**TASK TO COMPLETE**.
Print the entries below exactly as they appear, from the first line up to and including the line with "är skyldigt att offentliggöra enligt EU:s". Do not print any pictures.

**DATA SECTION**.

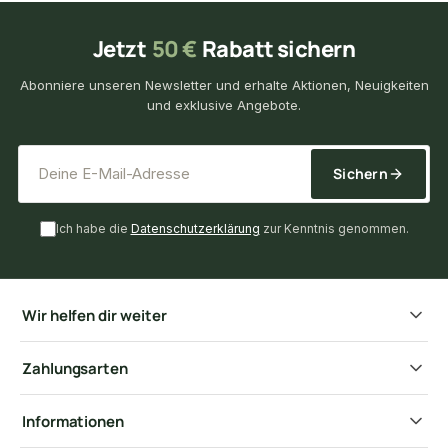
Jetzt
50 €
Rabatt sichern
Abonniere unseren Newsletter und erhalte Aktionen, Neuigkeiten
und exklusive Angebote.
*
E-Mail-Adresse
Sichern
Ich habe die
Datenschutzerklärung
zur Kenntnis genommen.
Wir helfen dir weiter
Zahlungsarten
Informationen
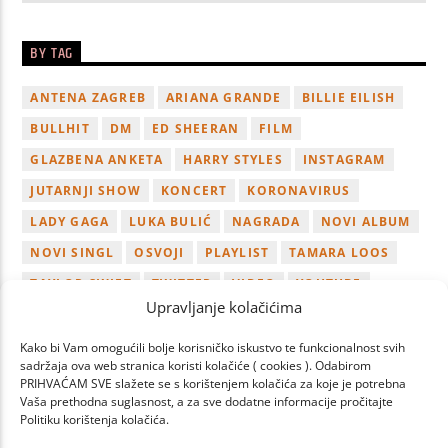
BY TAG
ANTENA ZAGREB
ARIANA GRANDE
BILLIE EILISH
BULLHIT
DM
ED SHEERAN
FILM
GLAZBENA ANKETA
HARRY STYLES
INSTAGRAM
JUTARNJI SHOW
KONCERT
KORONAVIRUS
LADY GAGA
LUKA BULIĆ
NAGRADA
NOVI ALBUM
NOVI SINGL
OSVOJI
PLAYLIST
TAMARA LOOS
TAYLOR SWIFT
TWITTER
VIDEO
YOUTUBE
Upravljanje kolačićima
ZAGREB
Kako bi Vam omogućili bolje korisničko iskustvo te funkcionalnost svih
sadržaja ova web stranica koristi kolačiće ( cookies ). Odabirom
PRIHVAĆAM SVE slažete se s korištenjem kolačića za koje je potrebna
Vaša prethodna suglasnost, a za sve dodatne informacije pročitajte
Politiku korištenja kolačića.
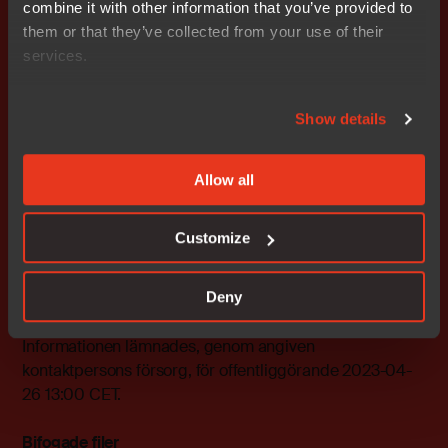
combine it with other information that you’ve provided to
Stockholm, Mid Cap (ticker: IAR B). Läs mer på
them or that they’ve collected from your use of their
www.iar.com
.
services.
Show details
Allow all
Customize
Denna information är sådan som IAR Systems Group AB
Deny
är skyldigt att offentliggöra enligt EU:s
marknadsmissbruksförordning (EU nr 596/2014).
Informationen lämnades, genom angiven
kontaktpersons försorg, för offentliggörande 2023-04-
26 13:00 CET.
Bifogade filer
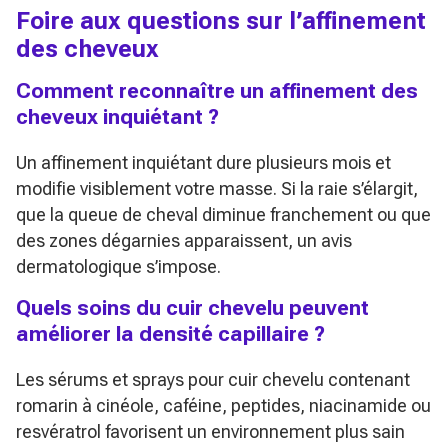
Foire aux questions sur l’affinement
des cheveux
Comment reconnaître un affinement des
cheveux inquiétant ?
Un affinement inquiétant dure plusieurs mois et
modifie visiblement votre masse. Si la raie s’élargit,
que la queue de cheval diminue franchement ou que
des zones dégarnies apparaissent, un avis
dermatologique s’impose.
Quels soins du cuir chevelu peuvent
améliorer la densité capillaire ?
Les sérums et sprays pour cuir chevelu contenant
romarin à cinéole, caféine, peptides, niacinamide ou
resvératrol favorisent un environnement plus sain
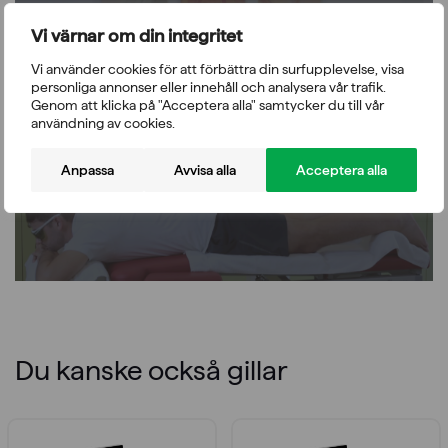
Vi värnar om din integritet
Vi använder cookies för att förbättra din surfupplevelse, visa
personliga annonser eller innehåll och analysera vår trafik.
Genom att klicka på "Acceptera alla" samtycker du till vår
Vänligen acceptera funktionella, analys, annonsering
användning av cookies.
cookies för att komma åt detta innehåll
Anpassa
Avvisa alla
Acceptera alla
Du kanske också gillar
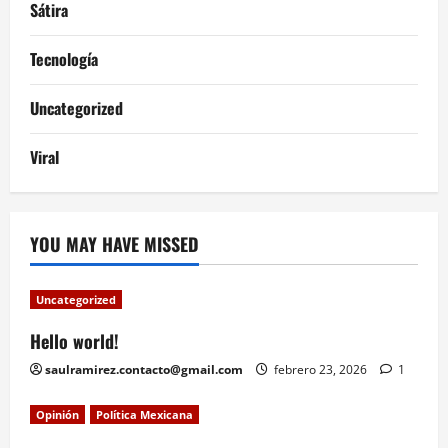
Sátira
Tecnología
Uncategorized
Viral
YOU MAY HAVE MISSED
Uncategorized
Hello world!
saulramirez.contacto@gmail.com
febrero 23, 2026
1
Opinión
Política Mexicana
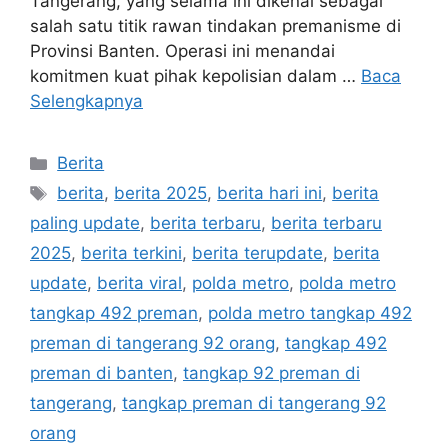
Tangerang, yang selama ini dikenal sebagai
salah satu titik rawan tindakan premanisme di
Provinsi Banten. Operasi ini menandai
komitmen kuat pihak kepolisian dalam …
Baca
Selengkapnya
Kategori
Berita
Tag
berita
,
berita 2025
,
berita hari ini
,
berita
paling update
,
berita terbaru
,
berita terbaru
2025
,
berita terkini
,
berita terupdate
,
berita
update
,
berita viral
,
polda metro
,
polda metro
tangkap 492 preman
,
polda metro tangkap 492
preman di tangerang 92 orang
,
tangkap 492
preman di banten
,
tangkap 92 preman di
tangerang
,
tangkap preman di tangerang 92
orang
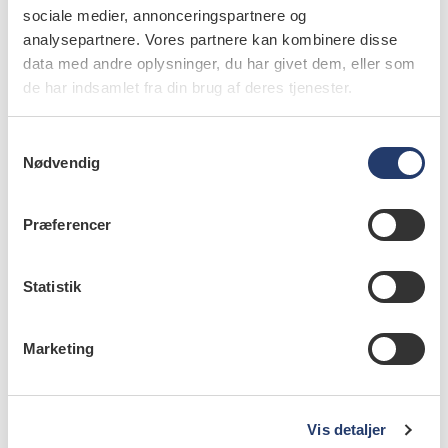
sociale medier, annonceringspartnere og
analysepartnere. Vores partnere kan kombinere disse
data med andre oplysninger, du har givet dem, eller som
videnskab
de har indsamlet fra din brug af deres tjenester.
Behandling af multipel tandagenesi
14.12.2009
S
Nødvendig
a
m
t
Præferencer
y
videnskab
k
Forekomst af tandagenesi
k
Statistik
e
19.11.2009
v
Marketing
a
l
g
videnskab
Vis detaljer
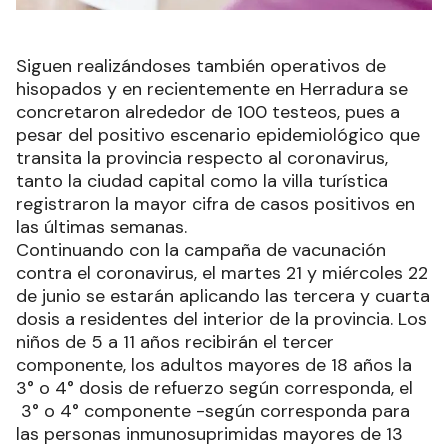
Siguen realizándoses también operativos de
hisopados y en recientemente en Herradura se
concretaron alrededor de 100 testeos, pues a
pesar del positivo escenario epidemiológico que
transita la provincia respecto al coronavirus,
tanto la ciudad capital como la villa turística
registraron la mayor cifra de casos positivos en
las últimas semanas.
Continuando con la campaña de vacunación
contra el coronavirus, el martes 21 y miércoles 22
de junio se estarán aplicando las tercera y cuarta
dosis a residentes del interior de la provincia. Los
niños de 5 a 11 años recibirán el tercer
componente, los adultos mayores de 18 años la
3° o 4° dosis de refuerzo según corresponda, el
3° o 4° componente -según corresponda para
las personas inmunosuprimidas mayores de 13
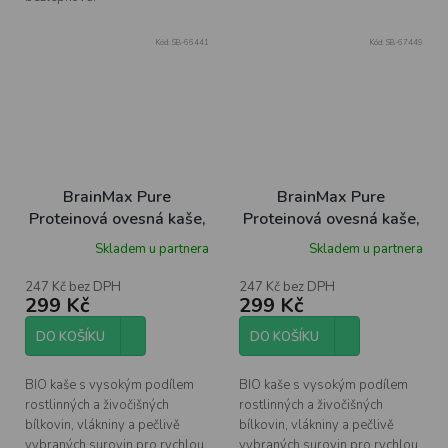
Kód:
SB-66441
Kód:
SB-67449
BrainMax Pure
BrainMax Pure
Proteinová ovesná kaše,
Proteinová ovesná kaše,
kakaová s lískovými
malinová s chia, BIO,
Skladem u partnera
Skladem u partnera
ořechy, BIO, 480 g
480 g
247 Kč bez DPH
247 Kč bez DPH
299 Kč
299 Kč
DO KOŠÍKU
DO KOŠÍKU
BIO kaše s vysokým podílem
BIO kaše s vysokým podílem
rostlinných a živočišných
rostlinných a živočišných
bílkovin, vlákniny a pečlivě
bílkovin, vlákniny a pečlivě
vybraných surovin pro rychlou,
vybraných surovin pro rychlou,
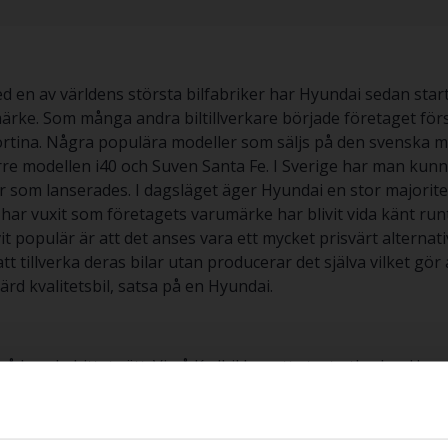
ed en av världens största bilfabriker har Hyundai sedan sta
rke. Som många andra biltillverkare började företaget först l
 Cortina. Några populära modeller som säljs på den svenska 
rre modellen i40 och Suven Santa Fe. I Sverige har man kun
r som lanserades. I dagsläget äger Hyundai en stor majorit
 har vuxit som företagets varumärke har blivit vida känt runt
ivit populär är att det anses vara ett mycket prisvärt alterna
att tillverka deras bilar utan producerar det själva vilket gö
ärd kvalitetsbil, satsa på en Hyundai.
r du hittat rätt. Vi på Kvdbil har ett stort utbud av Hyundai
agnad bil genom oss kan du känna dig trygg i att den är nog
everans där du kan provköra din nyinköpta bil i lugn och ro
 – vi tar hand om allt.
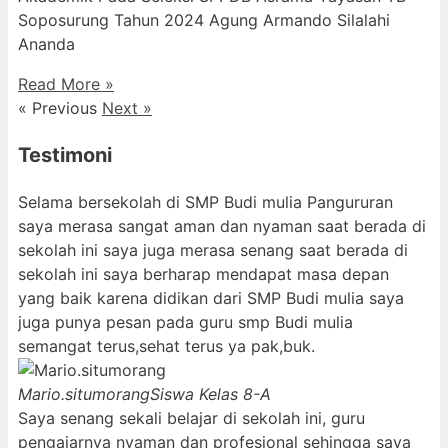
Soposurung Tahun 2024 Agung Armando Silalahi
⁠Ananda
Read More »
« Previous
Next »
Testimoni
Selama bersekolah di SMP Budi mulia Pangururan
saya merasa sangat aman dan nyaman saat berada di
sekolah ini saya juga merasa senang saat berada di
sekolah ini saya berharap mendapat masa depan
yang baik karena didikan dari SMP Budi mulia saya
juga punya pesan pada guru smp Budi mulia
semangat terus,sehat terus ya pak,buk.
Mario.situmorang
Siswa Kelas 8-A
Saya senang sekali belajar di sekolah ini, guru
pengajarnya nyaman dan profesional sehingga saya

**EXERCISE OUTPUT**.
Jetzt
50 €
Rabatt sichern
Abonniere unseren Newsletter und erhalte Aktionen, Neuigkeiten
und exklusive Angebote.
*
E-Mail-Adresse
Sichern
Ich habe die
Datenschutzerklärung
zur Kenntnis genommen.
Wir helfen dir weiter
Zahlungsarten
Informationen
BY TAG
ANTENA ZAGREB
ARIANA GRANDE
BILLIE EILISH
BULLHIT
DM
ED SHEERAN
FILM
GLAZBENA ANKETA
HARRY STYLES
INSTAGRAM
JUTARNJI SHOW
KONCERT
KORONAVIRUS
LADY GAGA
LUKA BULIĆ
NAGRADA
NOVI ALBUM
NOVI SINGL
OSVOJI
PLAYLIST
TAMARA LOOS
TAYLOR SWIFT
TWITTER
VIDEO
YOUTUBE
Upravljanje kolačićima
ZAGREB
Kako bi Vam omogućili bolje korisničko iskustvo te funkcionalnost svih
sadržaja ova web stranica koristi kolačiće ( cookies ). Odabirom
PRIHVAĆAM SVE slažete se s korištenjem kolačića za koje je potrebna
Vaša prethodna suglasnost, a za sve dodatne informacije pročitajte
Politiku korištenja kolačića.
combine it with other information that you’ve provided to
Stockholm, Mid Cap (ticker: IAR B). Läs mer på
them or that they’ve collected from your use of their
www.iar.com
.
services.
Show details
Allow all
Customize
Denna information är sådan som IAR Systems Group AB
Deny
är skyldigt att offentliggöra enligt EU:s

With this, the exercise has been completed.